Live Networks Inc patched a code execution vulnerability affecting the HTTP packet-parsing functionality of the LIVE555 Streaming Media libraries disclosed by the Cisco Talos Intelligence Group's Lilith Wyatt.
The LIVE555 RTSP server library is used by media players such as VLC and MPlayer, as well as a number of embedded devices. Furthermore, the multimedia streaming libraries are used to develop client and server RTSP/RTCP/RTSP/SIP implementations.
Moreover, the open source LIVE555 Streaming Media C++ libraries can be utilized by developers to create apps capable of streaming content via RTP/RTCP and RTSP, and for playing RTP video content in H.264, H.265, MPEG, VP8, and DV formats and MPEG, AAC, AMR, AC-3, and Vorbis audio formats.
"An exploitable code execution vulnerability exists in the HTTP packet-parsing functionality of the LIVE555 RTSP server library," says Cisco Talos' advisory. "A specially crafted packet can cause a stack-based buffer overflow, resulting in code execution.
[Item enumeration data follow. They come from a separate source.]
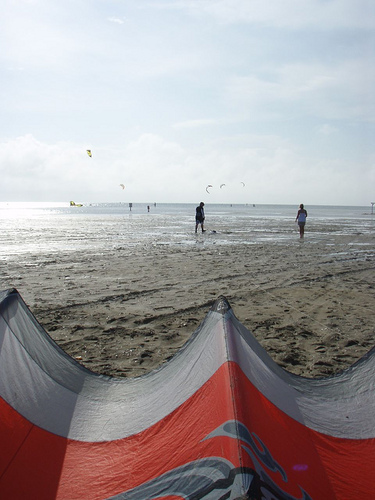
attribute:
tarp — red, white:
[1, 285, 373, 498]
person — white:
[296, 203, 307, 235]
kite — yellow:
[84, 144, 93, 156]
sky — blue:
[185, 11, 351, 168]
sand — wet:
[28, 236, 256, 260]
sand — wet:
[3, 219, 371, 383]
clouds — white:
[6, 26, 151, 104]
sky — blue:
[2, 1, 374, 204]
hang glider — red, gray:
[2, 285, 371, 495]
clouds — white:
[127, 56, 233, 133]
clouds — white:
[0, 0, 373, 207]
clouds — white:
[20, 117, 290, 183]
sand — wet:
[49, 226, 113, 258]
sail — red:
[1, 291, 374, 498]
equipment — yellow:
[63, 193, 94, 212]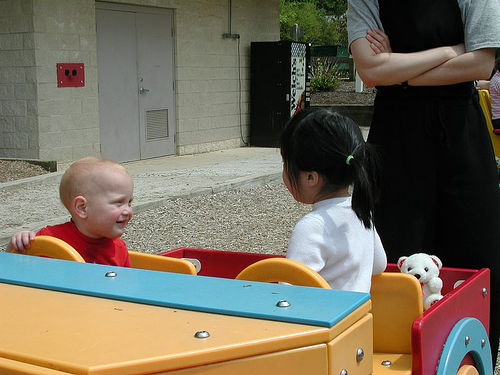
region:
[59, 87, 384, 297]
kids playing outside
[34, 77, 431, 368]
two kids playing outside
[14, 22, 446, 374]
children that are playing outside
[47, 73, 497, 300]
two children playing outside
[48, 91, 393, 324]
children that are sitting outside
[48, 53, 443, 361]
two children that are sitting outside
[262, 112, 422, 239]
a girl with black hair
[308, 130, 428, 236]
a child with black hair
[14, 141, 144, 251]
a younger child sitting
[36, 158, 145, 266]
A baby boy.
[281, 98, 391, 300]
A toddler girl.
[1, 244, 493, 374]
A playground toy truck.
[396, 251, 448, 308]
A stuffed animal.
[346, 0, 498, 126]
A parent stands watching the two kids.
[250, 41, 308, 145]
A vending machine.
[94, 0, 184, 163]
Doors to the mechanics of the building.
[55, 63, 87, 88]
A hazardous sign.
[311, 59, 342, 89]
A bush.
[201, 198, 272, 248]
Gravel and mulch playground.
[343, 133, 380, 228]
hair in pony tails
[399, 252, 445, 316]
teddy bear in wagon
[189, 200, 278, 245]
gravel on the ground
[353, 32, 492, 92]
arms are crossed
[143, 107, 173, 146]
vent in metal door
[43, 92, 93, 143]
building made of cement blocks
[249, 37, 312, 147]
vending machine beside the cement building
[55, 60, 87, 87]
red metal plate on side of building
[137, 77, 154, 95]
chrome handle and lock on door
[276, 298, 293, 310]
metal screws in car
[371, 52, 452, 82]
PERSON ARMS ARE FOLDED TOGRTHER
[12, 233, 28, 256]
BABY HANDS ON THE SEAT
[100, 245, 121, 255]
BOY IS WEARING RED SHIRT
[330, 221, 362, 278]
GIRL HAS ON A WHITE SHIRT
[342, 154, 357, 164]
GIRL HAS A RUBBER BAND AROUND HAIR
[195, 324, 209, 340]
SILVER BOLTS ON TOP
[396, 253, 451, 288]
WHITE TEDDY BEAR IN THE BACK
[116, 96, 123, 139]
GREY DOORS TO THE BUILDING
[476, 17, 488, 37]
PERSON IS WEARING A GREY SHIRT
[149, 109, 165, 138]
VENT MADE INTO THE DOOR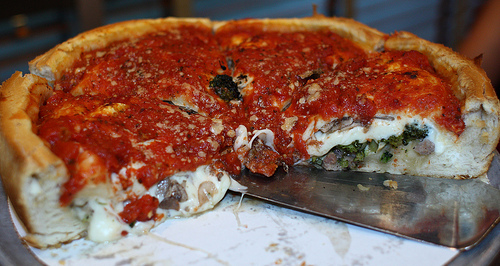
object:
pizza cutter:
[231, 159, 496, 234]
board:
[227, 143, 500, 252]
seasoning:
[85, 50, 261, 139]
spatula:
[277, 162, 499, 255]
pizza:
[0, 4, 499, 252]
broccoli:
[343, 145, 364, 158]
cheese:
[367, 120, 396, 136]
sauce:
[255, 37, 304, 61]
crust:
[1, 70, 91, 250]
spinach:
[386, 136, 414, 148]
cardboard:
[7, 196, 460, 265]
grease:
[314, 223, 354, 258]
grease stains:
[266, 241, 309, 265]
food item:
[210, 72, 241, 101]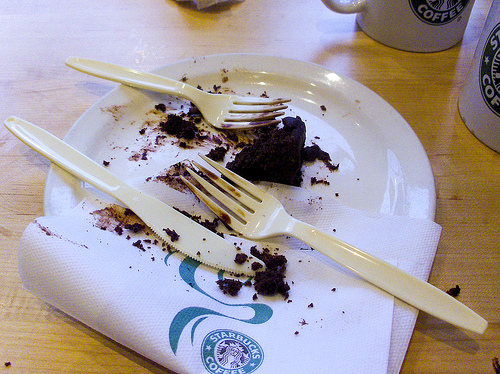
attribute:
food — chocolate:
[150, 93, 319, 292]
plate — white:
[42, 44, 444, 348]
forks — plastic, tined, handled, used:
[59, 50, 426, 261]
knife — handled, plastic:
[4, 113, 259, 288]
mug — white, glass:
[314, 2, 499, 152]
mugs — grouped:
[322, 1, 500, 164]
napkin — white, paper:
[20, 214, 421, 370]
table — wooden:
[2, 2, 497, 372]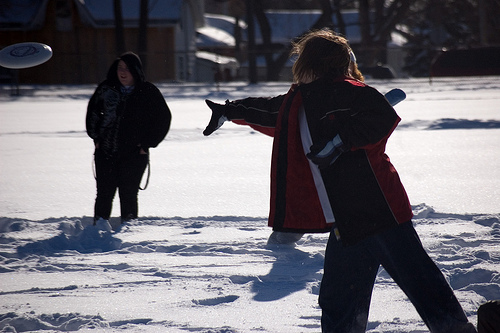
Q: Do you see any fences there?
A: No, there are no fences.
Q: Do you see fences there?
A: No, there are no fences.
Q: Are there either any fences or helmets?
A: No, there are no fences or helmets.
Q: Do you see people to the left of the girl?
A: Yes, there is a person to the left of the girl.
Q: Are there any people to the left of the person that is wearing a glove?
A: Yes, there is a person to the left of the girl.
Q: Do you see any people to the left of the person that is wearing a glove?
A: Yes, there is a person to the left of the girl.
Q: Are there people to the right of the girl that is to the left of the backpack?
A: No, the person is to the left of the girl.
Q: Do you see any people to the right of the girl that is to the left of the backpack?
A: No, the person is to the left of the girl.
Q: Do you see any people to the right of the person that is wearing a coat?
A: No, the person is to the left of the girl.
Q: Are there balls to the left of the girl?
A: No, there is a person to the left of the girl.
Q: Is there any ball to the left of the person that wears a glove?
A: No, there is a person to the left of the girl.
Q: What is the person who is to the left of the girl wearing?
A: The person is wearing trousers.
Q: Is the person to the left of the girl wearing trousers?
A: Yes, the person is wearing trousers.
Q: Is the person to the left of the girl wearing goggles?
A: No, the person is wearing trousers.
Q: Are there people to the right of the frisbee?
A: Yes, there is a person to the right of the frisbee.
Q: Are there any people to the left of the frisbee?
A: No, the person is to the right of the frisbee.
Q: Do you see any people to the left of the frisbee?
A: No, the person is to the right of the frisbee.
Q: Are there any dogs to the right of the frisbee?
A: No, there is a person to the right of the frisbee.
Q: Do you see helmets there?
A: No, there are no helmets.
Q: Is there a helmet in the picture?
A: No, there are no helmets.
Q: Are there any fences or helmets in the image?
A: No, there are no helmets or fences.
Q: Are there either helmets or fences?
A: No, there are no helmets or fences.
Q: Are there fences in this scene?
A: No, there are no fences.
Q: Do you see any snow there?
A: Yes, there is snow.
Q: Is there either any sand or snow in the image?
A: Yes, there is snow.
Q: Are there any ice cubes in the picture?
A: No, there are no ice cubes.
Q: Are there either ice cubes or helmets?
A: No, there are no ice cubes or helmets.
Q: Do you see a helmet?
A: No, there are no helmets.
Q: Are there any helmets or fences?
A: No, there are no helmets or fences.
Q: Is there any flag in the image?
A: No, there are no flags.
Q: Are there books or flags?
A: No, there are no flags or books.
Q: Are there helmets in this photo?
A: No, there are no helmets.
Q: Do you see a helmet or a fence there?
A: No, there are no helmets or fences.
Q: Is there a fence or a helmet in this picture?
A: No, there are no helmets or fences.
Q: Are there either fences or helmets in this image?
A: No, there are no helmets or fences.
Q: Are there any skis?
A: No, there are no skis.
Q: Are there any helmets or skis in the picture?
A: No, there are no skis or helmets.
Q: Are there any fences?
A: No, there are no fences.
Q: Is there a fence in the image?
A: No, there are no fences.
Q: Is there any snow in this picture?
A: Yes, there is snow.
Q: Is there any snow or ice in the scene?
A: Yes, there is snow.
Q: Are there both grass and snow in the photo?
A: No, there is snow but no grass.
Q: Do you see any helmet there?
A: No, there are no helmets.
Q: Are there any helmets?
A: No, there are no helmets.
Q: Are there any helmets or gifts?
A: No, there are no helmets or gifts.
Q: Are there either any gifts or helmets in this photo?
A: No, there are no helmets or gifts.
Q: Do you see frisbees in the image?
A: Yes, there is a frisbee.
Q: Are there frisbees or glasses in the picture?
A: Yes, there is a frisbee.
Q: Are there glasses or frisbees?
A: Yes, there is a frisbee.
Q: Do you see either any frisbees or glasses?
A: Yes, there is a frisbee.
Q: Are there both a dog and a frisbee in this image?
A: No, there is a frisbee but no dogs.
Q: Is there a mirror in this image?
A: No, there are no mirrors.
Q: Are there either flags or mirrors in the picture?
A: No, there are no mirrors or flags.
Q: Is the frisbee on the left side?
A: Yes, the frisbee is on the left of the image.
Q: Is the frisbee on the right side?
A: No, the frisbee is on the left of the image.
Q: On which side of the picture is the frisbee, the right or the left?
A: The frisbee is on the left of the image.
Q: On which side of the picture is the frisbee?
A: The frisbee is on the left of the image.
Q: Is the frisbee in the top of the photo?
A: Yes, the frisbee is in the top of the image.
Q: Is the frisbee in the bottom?
A: No, the frisbee is in the top of the image.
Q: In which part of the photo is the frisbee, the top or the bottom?
A: The frisbee is in the top of the image.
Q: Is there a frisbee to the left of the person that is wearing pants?
A: Yes, there is a frisbee to the left of the person.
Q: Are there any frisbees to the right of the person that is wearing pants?
A: No, the frisbee is to the left of the person.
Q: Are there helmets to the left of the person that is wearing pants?
A: No, there is a frisbee to the left of the person.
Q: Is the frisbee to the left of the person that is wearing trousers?
A: Yes, the frisbee is to the left of the person.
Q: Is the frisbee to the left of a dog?
A: No, the frisbee is to the left of the person.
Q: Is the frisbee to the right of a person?
A: No, the frisbee is to the left of a person.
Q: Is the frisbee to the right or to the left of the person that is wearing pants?
A: The frisbee is to the left of the person.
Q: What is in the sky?
A: The frisbee is in the sky.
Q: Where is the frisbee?
A: The frisbee is in the sky.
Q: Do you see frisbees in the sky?
A: Yes, there is a frisbee in the sky.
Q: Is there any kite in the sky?
A: No, there is a frisbee in the sky.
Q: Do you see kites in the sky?
A: No, there is a frisbee in the sky.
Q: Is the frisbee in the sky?
A: Yes, the frisbee is in the sky.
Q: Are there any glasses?
A: No, there are no glasses.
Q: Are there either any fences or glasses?
A: No, there are no glasses or fences.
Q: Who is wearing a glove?
A: The girl is wearing a glove.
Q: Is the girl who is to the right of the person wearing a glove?
A: Yes, the girl is wearing a glove.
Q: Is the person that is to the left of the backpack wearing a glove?
A: Yes, the girl is wearing a glove.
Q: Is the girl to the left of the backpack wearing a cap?
A: No, the girl is wearing a glove.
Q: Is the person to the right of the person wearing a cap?
A: No, the girl is wearing a glove.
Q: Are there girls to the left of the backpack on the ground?
A: Yes, there is a girl to the left of the backpack.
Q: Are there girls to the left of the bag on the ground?
A: Yes, there is a girl to the left of the backpack.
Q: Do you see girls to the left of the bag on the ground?
A: Yes, there is a girl to the left of the backpack.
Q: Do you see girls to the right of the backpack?
A: No, the girl is to the left of the backpack.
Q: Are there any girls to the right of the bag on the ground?
A: No, the girl is to the left of the backpack.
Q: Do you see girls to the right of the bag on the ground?
A: No, the girl is to the left of the backpack.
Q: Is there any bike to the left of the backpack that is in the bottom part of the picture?
A: No, there is a girl to the left of the backpack.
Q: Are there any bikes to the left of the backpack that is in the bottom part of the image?
A: No, there is a girl to the left of the backpack.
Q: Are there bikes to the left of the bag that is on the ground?
A: No, there is a girl to the left of the backpack.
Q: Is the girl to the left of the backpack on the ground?
A: Yes, the girl is to the left of the backpack.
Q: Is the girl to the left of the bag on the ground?
A: Yes, the girl is to the left of the backpack.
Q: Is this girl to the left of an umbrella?
A: No, the girl is to the left of the backpack.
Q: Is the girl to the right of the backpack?
A: No, the girl is to the left of the backpack.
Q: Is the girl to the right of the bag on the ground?
A: No, the girl is to the left of the backpack.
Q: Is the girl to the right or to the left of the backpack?
A: The girl is to the left of the backpack.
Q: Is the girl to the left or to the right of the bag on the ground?
A: The girl is to the left of the backpack.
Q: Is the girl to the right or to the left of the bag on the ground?
A: The girl is to the left of the backpack.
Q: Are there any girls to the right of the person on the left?
A: Yes, there is a girl to the right of the person.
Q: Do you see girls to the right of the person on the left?
A: Yes, there is a girl to the right of the person.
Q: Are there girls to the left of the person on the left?
A: No, the girl is to the right of the person.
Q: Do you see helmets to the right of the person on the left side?
A: No, there is a girl to the right of the person.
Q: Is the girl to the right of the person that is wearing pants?
A: Yes, the girl is to the right of the person.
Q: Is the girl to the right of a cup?
A: No, the girl is to the right of the person.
An attacker can send a packet to trigger this vulnerability."
VLC and MPlayer are some of the apps affected by the CVE-2018-4013 code execution vulnerability
The security bug can be exploited by attackers who send packets with multiple "Accept:" or "x-sessioncookie" strings designed to trigger a buffer overflow in the lookForHeader function which parses HTTP headers for tunneling RTSP over HTTP.
"One of the functionalities enabled by LIVE555 for their standard RTSP server is the ability to tunnel RTSP over HTTP, which is served by a different port bound by the server, typically TCP 80, 8000, or 8080, depending on what ports are available on the host machine," also says the advisory.
As described in Cisco Talos' TALOS-2018-0684 advisory, the stack-based buffer overflow vulnerability which received the CVE-2018-4013 identification number was disclosed to the vendor on October 10.
Subsequently, Live Networks Inc patched the security issue on October 17, and the vulnerability was publicly disclosed one day later, on October 18.